Thought: I use min1, max1 to record the starting point and end point of increasing subarray of length two. They are initialized to both 1 as an indicator if such array ever exists. Thus, I can avoid the usage of INT_MAX.
So, starting from position 1, when we encounter a new number, we have the following situations:

It’s the global min. Minimum so far

Length of two subarray already exists(max1 > 0), and this number is greater than nums[max1], so answer is found.

If all above didn’t happen, and we found that current number is actually greater than global min, so they become the length of two increasing subarray. Please note that this could be 1) the first length of 2 array or 2) a better length of 2 candidate array. The new nums[max1] should be less or equal to the prior nums[max1] if it exists. Why? Otherwise, we should already return true in scenario 2 already right?

Done. Return false if true never happens :) Hope this helps.
As an example:
e.g. 6.......5.......3.......5.......5.......4.......2.......5
......................min1 max1
......................min1...................max1 (better candidate min1, and max1)
.................................................................found (6 > nums[max1], so [3, 4, 5] satisfies the requirement)
class Solution {
public:
bool increasingTriplet(vector<int>& nums) {
if(nums.size() < 3) return false;
int idx_globalMin = 0;
int min1 = 1, max1 = 1;
for(int i = 1; i < nums.size(); i++){
if(nums[i] < nums[idx_globalMin]){
idx_globalMin = i;
}
else if(max1 > 0 && nums[i] > nums[max1]) return true;
else if(nums[i] > nums[idx_globalMin]) {
min1 = idx_globalMin;
max1 = i;
}
}
return false;
}
};

# Source data:
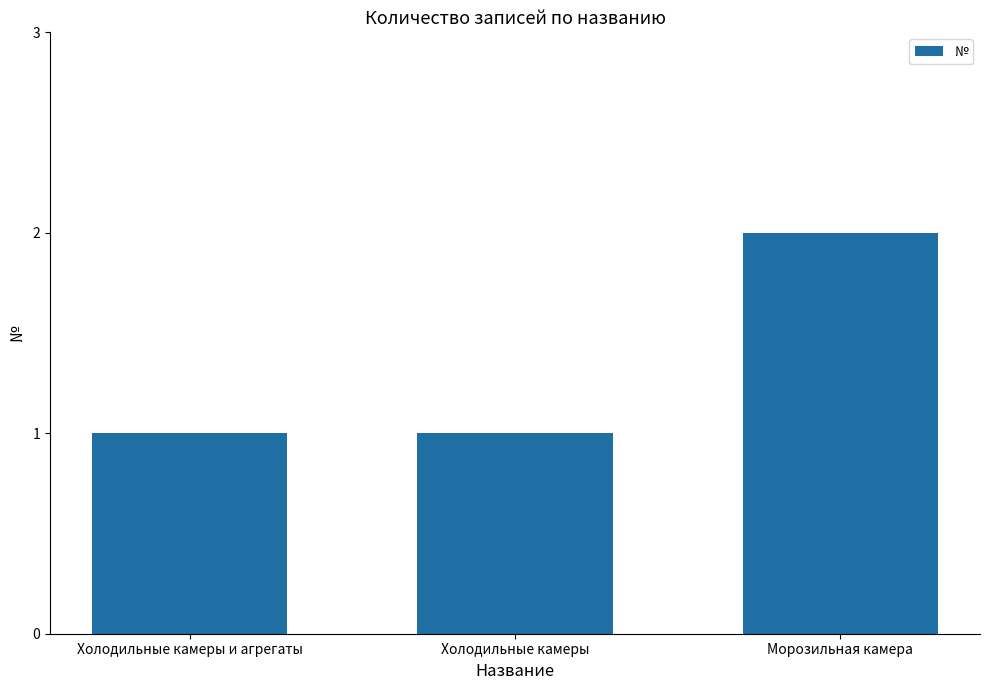

What is the sum of all values?

4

# Work order:
In the source document on detecting an increasing triplet, which constant does initializing min1 and max1 to 1 make unnecessary?

# Solution:
INT_MAX